NRW blockiert Durchsetzung des neuen Ofenverbots – trotz bundesweiter Frist 2025
Eva-Maria TrübNRW blockiert Durchsetzung des neuen Ofenverbots – trotz bundesweiter Frist 2025
Deutschland hat die Vorschriften für Holzöfen verschärft, um die Luftverschmutzung zu reduzieren. Ab 2025 gelten bundesweit Verbote für Öfen, die die neuen Emissionsgrenzen überschreiten. Doch in Nordrhein-Westfalen (NRW) fehlt bislang die rechtliche Grundlage, um die neuen Regelungen durchzusetzen.

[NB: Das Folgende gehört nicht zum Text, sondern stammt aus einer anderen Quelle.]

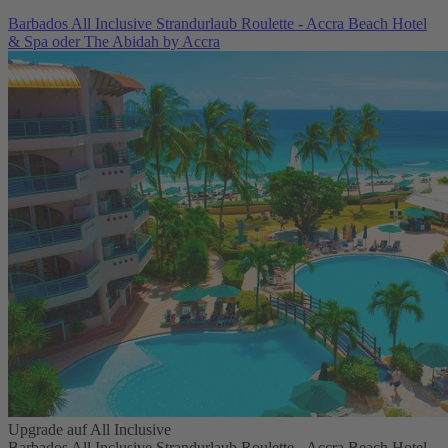
Barbados All Inclusive Strandurlaub Roulette - Accra Beach Hotel
& Spa oder The Abidah by Accra
Upgrade auf All Inclusive
Barbados All Inclusive Strandurlaub Roulette - Accra Beach Hotel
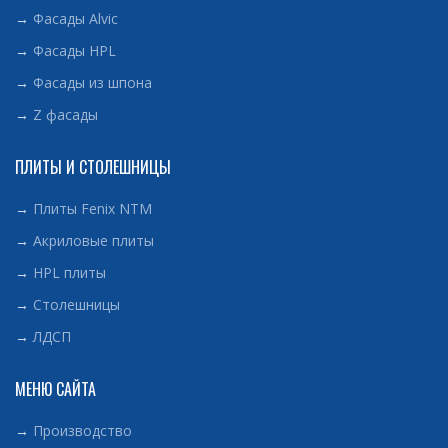
→
Фасады Alvic
→
Фасады HPL
→
Фасады из шпона
→
Z фасады
ПЛИТЫ И СТОЛЕШНИЦЫ
→
Плиты Fenix NTM
→
Акриловые плиты
→
HPL плиты
→
Столешницы
→
ЛДСП
МЕНЮ САЙТА
→
Производство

Die Bundesregierung hatte bereits 2010 begonnen, alte, umweltschädliche Öfen schrittweise abzuschaffen. Laut der Ersten Bundesimmissionsschutzverordnung sollten nicht konforme Modelle bis Ende 2024 verschwinden. Dennoch hat NRW bisher weder einen offiziellen Erlass noch eine verbindliche Anweisung zur Umsetzung erlassen.
Ab Januar 2026 werden Schornsteinfeger in NRW Öfen melden, die den neuen Standards nicht entsprechen. NRW-Umweltminister Oliver Krischer bestätigte diesen Plan, doch ohne landesweite Regelungen können die Schornsteinfeger nicht aktiv werden. Besitzer, die nach dem 31. Dezember 2024 verbotene Öfen nutzen, müssen mit Bußgeldern von bis zu 50.000 Euro rechnen.
Moderne Öfen stoßen deutlich weniger Feinstaub aus als ältere Modelle, tragen aber dennoch zur Innenraumverschmutzung bei. Thomas Mücher, Gründer von Luft Köln, veranschaulichte das Problem, indem er zeigte, dass ein alter Ofen bis zu 28 Gramm Feinstaub ausstoßen kann. Johannes Osing vom Städtetag NRW warnte zudem, dass die erhöhte Meldepflicht die Kommunen zusätzlich belasten werde.
Das Verbot für Öfen mit hohen Emissionen ist zwar in Kraft getreten, doch NRW ist nicht vorbereitet, um es umzusetzen. Ohne klare landesweite Vorgaben können Schornsteinfeger nicht handeln – die Durchsetzung bleibt damit in der Schwebe. Die Verzögerung birgt die Gefahr, dass umweltschädliche Öfen länger in Betrieb bleiben als vorgesehen.